*What to do*. Convert the lines of the records, starting at the first line and ending at the line containing "Champs de pose de clôture en béton", into a JSON list of strings with one string per line and blank lines omitted.

-------- Given data --------

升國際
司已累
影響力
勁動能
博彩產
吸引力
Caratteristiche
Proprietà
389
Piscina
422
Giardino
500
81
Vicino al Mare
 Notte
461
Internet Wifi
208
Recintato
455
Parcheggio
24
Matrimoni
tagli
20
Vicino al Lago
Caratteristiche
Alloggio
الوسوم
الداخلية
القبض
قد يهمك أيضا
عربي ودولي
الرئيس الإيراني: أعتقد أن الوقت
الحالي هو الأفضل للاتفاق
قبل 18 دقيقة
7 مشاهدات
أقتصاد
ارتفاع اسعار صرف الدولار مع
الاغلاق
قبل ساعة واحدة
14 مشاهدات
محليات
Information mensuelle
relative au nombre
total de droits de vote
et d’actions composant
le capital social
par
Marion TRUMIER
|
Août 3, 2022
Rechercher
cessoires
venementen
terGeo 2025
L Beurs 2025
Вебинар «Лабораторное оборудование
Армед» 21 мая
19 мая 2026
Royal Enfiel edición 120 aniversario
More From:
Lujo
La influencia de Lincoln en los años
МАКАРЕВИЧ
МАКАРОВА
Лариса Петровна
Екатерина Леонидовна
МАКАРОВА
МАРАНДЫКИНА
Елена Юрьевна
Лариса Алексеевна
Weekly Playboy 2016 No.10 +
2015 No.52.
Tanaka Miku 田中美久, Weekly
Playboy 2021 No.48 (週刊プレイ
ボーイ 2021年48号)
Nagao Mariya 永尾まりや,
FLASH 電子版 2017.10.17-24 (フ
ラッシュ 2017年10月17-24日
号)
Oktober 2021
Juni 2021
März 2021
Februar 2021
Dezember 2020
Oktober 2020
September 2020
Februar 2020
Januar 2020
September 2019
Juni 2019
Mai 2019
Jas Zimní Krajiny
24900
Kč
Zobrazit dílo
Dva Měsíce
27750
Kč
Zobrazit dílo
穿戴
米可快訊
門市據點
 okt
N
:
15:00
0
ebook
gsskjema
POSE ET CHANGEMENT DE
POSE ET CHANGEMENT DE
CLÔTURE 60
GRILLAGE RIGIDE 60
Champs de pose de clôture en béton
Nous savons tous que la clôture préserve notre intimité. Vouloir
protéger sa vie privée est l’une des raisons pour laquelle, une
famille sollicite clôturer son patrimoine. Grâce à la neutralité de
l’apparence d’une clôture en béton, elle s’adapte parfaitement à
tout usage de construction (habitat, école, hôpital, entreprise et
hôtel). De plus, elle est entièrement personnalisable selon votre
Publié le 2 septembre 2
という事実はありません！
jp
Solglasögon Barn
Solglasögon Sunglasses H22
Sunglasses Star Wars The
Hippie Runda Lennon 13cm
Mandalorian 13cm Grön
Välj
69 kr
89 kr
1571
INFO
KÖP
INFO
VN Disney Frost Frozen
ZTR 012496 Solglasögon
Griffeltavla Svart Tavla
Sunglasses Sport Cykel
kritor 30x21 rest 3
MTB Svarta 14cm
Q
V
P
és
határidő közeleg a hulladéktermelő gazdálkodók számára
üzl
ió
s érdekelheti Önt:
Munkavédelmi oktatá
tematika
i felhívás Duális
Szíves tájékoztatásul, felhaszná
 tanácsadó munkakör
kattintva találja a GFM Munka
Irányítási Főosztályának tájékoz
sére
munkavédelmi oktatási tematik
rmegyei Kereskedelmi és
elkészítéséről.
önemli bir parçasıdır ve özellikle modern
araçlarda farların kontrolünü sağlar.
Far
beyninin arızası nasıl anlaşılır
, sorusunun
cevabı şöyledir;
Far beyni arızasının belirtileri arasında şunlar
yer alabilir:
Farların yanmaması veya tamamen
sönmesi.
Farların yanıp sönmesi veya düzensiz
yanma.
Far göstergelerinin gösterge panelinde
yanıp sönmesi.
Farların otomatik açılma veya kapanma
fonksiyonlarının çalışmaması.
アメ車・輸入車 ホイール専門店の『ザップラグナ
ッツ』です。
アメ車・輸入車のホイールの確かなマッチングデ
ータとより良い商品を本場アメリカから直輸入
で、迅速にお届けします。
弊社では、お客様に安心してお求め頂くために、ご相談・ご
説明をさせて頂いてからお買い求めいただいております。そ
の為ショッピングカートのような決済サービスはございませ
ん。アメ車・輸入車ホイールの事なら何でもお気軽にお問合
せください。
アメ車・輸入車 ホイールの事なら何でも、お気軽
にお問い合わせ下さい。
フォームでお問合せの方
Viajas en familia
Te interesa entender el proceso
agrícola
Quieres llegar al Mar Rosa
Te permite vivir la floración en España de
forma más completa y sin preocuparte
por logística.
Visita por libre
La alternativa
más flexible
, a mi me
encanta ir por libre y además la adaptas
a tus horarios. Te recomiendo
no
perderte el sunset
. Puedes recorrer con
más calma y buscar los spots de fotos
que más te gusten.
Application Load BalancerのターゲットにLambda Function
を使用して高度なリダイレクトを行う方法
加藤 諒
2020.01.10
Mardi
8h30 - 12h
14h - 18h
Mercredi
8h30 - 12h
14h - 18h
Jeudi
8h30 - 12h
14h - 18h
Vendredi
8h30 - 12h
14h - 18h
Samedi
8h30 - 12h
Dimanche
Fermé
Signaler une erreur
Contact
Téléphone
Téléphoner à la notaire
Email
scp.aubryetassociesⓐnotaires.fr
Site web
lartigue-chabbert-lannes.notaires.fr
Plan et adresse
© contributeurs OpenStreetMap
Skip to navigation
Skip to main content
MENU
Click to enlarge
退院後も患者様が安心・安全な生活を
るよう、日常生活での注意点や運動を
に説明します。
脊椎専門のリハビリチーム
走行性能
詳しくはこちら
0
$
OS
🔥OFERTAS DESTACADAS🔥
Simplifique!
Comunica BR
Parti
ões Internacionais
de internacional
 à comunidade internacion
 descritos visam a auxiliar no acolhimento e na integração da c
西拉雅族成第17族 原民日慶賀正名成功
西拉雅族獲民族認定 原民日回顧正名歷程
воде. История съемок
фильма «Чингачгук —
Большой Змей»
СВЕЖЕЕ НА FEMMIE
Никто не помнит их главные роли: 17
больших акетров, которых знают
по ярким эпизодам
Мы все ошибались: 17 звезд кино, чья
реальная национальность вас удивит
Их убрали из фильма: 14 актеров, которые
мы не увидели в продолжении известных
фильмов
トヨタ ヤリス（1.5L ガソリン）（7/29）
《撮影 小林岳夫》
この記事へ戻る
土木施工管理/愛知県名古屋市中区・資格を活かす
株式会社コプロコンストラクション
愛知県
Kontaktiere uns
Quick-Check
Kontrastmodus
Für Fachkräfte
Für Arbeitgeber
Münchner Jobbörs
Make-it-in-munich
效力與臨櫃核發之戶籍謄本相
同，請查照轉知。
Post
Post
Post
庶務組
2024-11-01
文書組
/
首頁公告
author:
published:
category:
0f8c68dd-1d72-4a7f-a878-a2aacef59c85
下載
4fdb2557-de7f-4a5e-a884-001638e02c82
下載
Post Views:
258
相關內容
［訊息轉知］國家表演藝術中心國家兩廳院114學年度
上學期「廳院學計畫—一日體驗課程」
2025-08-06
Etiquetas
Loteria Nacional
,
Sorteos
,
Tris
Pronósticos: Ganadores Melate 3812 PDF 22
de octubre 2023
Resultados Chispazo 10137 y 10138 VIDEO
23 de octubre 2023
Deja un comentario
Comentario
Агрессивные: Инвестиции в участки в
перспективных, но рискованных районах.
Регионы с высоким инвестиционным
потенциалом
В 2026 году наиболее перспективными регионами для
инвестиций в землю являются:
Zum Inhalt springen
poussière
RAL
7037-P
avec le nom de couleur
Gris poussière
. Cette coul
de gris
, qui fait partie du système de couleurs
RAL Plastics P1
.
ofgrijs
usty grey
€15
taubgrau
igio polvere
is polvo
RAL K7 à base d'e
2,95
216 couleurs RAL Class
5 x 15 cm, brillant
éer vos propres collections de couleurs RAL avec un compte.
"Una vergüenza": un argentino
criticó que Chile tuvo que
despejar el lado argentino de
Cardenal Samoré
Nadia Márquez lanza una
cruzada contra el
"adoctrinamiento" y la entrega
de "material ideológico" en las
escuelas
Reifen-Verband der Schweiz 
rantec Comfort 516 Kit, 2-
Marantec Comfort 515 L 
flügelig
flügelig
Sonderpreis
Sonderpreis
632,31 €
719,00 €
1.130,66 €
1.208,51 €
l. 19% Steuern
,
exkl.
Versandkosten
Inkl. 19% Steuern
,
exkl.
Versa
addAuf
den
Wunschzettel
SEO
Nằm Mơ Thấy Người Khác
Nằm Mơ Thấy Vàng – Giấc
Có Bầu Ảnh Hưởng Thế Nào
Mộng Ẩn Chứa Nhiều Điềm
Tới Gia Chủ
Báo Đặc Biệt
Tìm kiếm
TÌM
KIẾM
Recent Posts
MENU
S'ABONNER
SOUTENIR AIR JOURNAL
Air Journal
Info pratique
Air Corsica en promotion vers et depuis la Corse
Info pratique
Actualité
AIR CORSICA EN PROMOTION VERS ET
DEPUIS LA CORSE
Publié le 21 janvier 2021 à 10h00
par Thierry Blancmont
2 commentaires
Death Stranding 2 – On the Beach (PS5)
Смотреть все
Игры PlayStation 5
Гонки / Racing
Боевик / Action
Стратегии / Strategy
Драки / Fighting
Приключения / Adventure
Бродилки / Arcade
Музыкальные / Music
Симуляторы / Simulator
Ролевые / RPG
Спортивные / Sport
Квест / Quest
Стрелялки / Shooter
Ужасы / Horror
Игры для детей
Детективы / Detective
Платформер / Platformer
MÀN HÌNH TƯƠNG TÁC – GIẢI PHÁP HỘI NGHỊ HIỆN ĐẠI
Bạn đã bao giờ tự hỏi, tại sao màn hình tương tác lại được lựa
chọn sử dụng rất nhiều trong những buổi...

--------

*Exercise answer*.
[
  "升國際",
  "司已累",
  "影響力",
  "勁動能",
  "博彩產",
  "吸引力",
  "Caratteristiche",
  "Proprietà",
  "389",
  "Piscina",
  "422",
  "Giardino",
  "500",
  "81",
  "Vicino al Mare",
  " Notte",
  "461",
  "Internet Wifi",
  "208",
  "Recintato",
  "455",
  "Parcheggio",
  "24",
  "Matrimoni",
  "tagli",
  "20",
  "Vicino al Lago",
  "Caratteristiche",
  "Alloggio",
  "الوسوم",
  "الداخلية",
  "القبض",
  "قد يهمك أيضا",
  "عربي ودولي",
  "الرئيس الإيراني: أعتقد أن الوقت",
  "الحالي هو الأفضل للاتفاق",
  "قبل 18 دقيقة",
  "7 مشاهدات",
  "أقتصاد",
  "ارتفاع اسعار صرف الدولار مع",
  "الاغلاق",
  "قبل ساعة واحدة",
  "14 مشاهدات",
  "محليات",
  "Information mensuelle",
  "relative au nombre",
  "total de droits de vote",
  "et d’actions composant",
  "le capital social",
  "par",
  "Marion TRUMIER",
  "|",
  "Août 3, 2022",
  "Rechercher",
  "cessoires",
  "venementen",
  "terGeo 2025",
  "L Beurs 2025",
  "Вебинар «Лабораторное оборудование",
  "Армед» 21 мая",
  "19 мая 2026",
  "Royal Enfiel edición 120 aniversario",
  "More From:",
  "Lujo",
  "La influencia de Lincoln en los años",
  "МАКАРЕВИЧ",
  "МАКАРОВА",
  "Лариса Петровна",
  "Екатерина Леонидовна",
  "МАКАРОВА",
  "МАРАНДЫКИНА",
  "Елена Юрьевна",
  "Лариса Алексеевна",
  "Weekly Playboy 2016 No.10 +",
  "2015 No.52.",
  "Tanaka Miku 田中美久, Weekly",
  "Playboy 2021 No.48 (週刊プレイ",
  "ボーイ 2021年48号)",
  "Nagao Mariya 永尾まりや,",
  "FLASH 電子版 2017.10.17-24 (フ",
  "ラッシュ 2017年10月17-24日",
  "号)",
  "Oktober 2021",
  "Juni 2021",
  "März 2021",
  "Februar 2021",
  "Dezember 2020",
  "Oktober 2020",
  "September 2020",
  "Februar 2020",
  "Januar 2020",
  "September 2019",
  "Juni 2019",
  "Mai 2019",
  "Jas Zimní Krajiny",
  "24900",
  "Kč",
  "Zobrazit dílo",
  "Dva Měsíce",
  "27750",
  "Kč",
  "Zobrazit dílo",
  "穿戴",
  "米可快訊",
  "門市據點",
  " okt",
  "N",
  ":",
  "15:00",
  "0",
  "ebook",
  "gsskjema",
  "POSE ET CHANGEMENT DE",
  "POSE ET CHANGEMENT DE",
  "CLÔTURE 60",
  "GRILLAGE RIGIDE 60",
  "Champs de pose de clôture en béton"
]